We compared the effect of viral administration of brain-derived neurotrophic factor (BDNF) or neurotrophin 3 (NT-3) on locomotor recovery in adult rats with complete thoracic (T10) spinal cord transection injuries, in order to determine the effect of chronic neurotrophin expression on spinal plasticity. At the time of injury, BDNF, NT-3 or green fluorescent protein (GFP) (control) was delivered to the lesion via adeno-associated virus (AAV) constructs. AAVBDNF was significantly more effective than AAVNT-3 in eliciting locomotion. In fact, AAVBDNF-treated rats displayed plantar, weight-supported hindlimb stepping on a stationary platform, that is, without the assistance of a moving treadmill and without step training.
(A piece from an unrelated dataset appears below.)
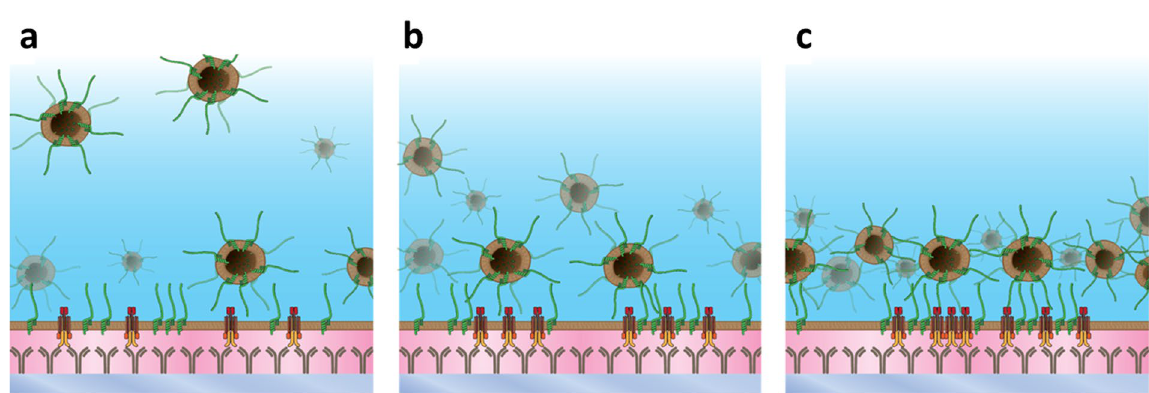
Figure 5. Model for LAT (green) recruitment following T cell activation through the TCR (yellow and red) pathway via antibodies (grey). ( a ) Control conditions showing LAT vesicles up to 500 nm in depth as well as pre-clustered LAT in the plasma membrane. ( b ) 4 minutes after activation showing the recruitment of LAT vesicles to the vicinity of the plasma membrane. ( c ) 8 minutes condition showing the accumulation of recruited vesicles proximal to the membrane forming a dense signalling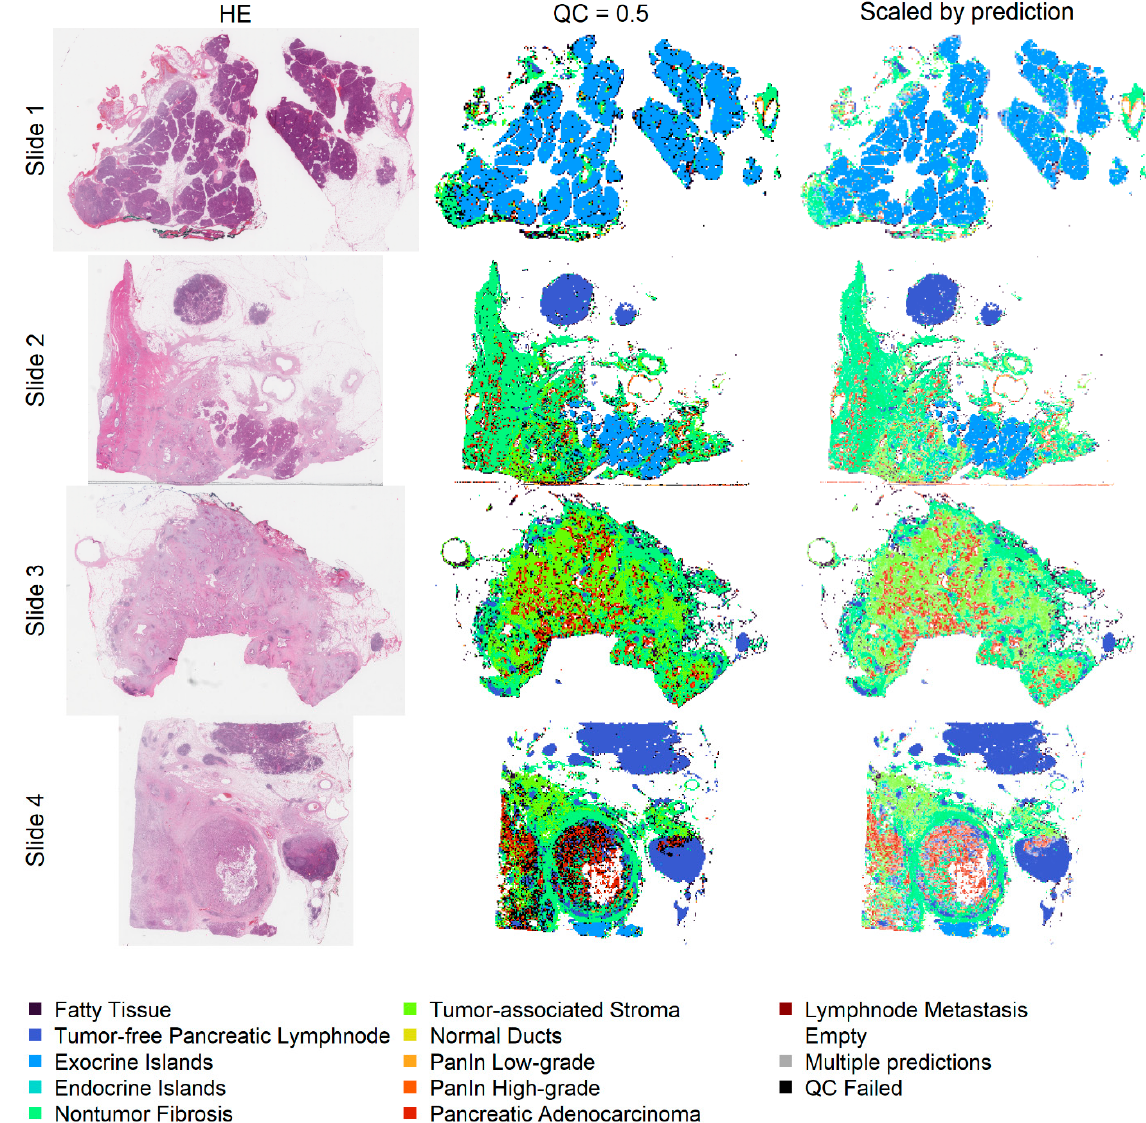
Figure 5. The first column shows the original slides, the second column shows the patch classification heatmaps with a QC of 0.5, and in the last column, the patch color is mixed with white depending on the prediction probability (1 results in no mixing with white). Non-tumor pancreatic tissue (first row), areas with a high content of pancreatic adenocarcinoma (second to fourth rows), and lymph node metastases (fourth row) can be easily identified.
Rats receiving AAVNT-3 or AAVGFP were incapable of hindlimb stepping during this task, despite provision of balance support. AAVNT-3 treatment did promote the recovery of treadmill-assisted stepping, but this required continuous perineal stimulation. In addition, AAVBDNF-treated rats were sensitized to noxious heat, whereas AAVNT-3-treated and AAVGFP-treated rats were not. Notably, AAVBDNF-treated rats also developed hindlimb spasticity, detracting from its potential clinical applicability via the current viral delivery method. Intracellular recording from triceps surae motoneurons revealed that AAVBDNF significantly reduced motoneuron rheobase, suggesting that AAVBDNF promoted the recovery of over-ground stepping by enhancing neuronal excitability. Elevated nuclear c-Fos expression in interneurons located in the L2 intermediate zone after AAVBDNF treatment indicated increased activation of interneurons in the vicinity of the locomotor central pattern generator. AAVNT-3 treatment reduced motoneuron excitability, with little change in c-Fos expression. These results support the potential for BDNF delivery at the lesion site to reorganize locomotor circuits.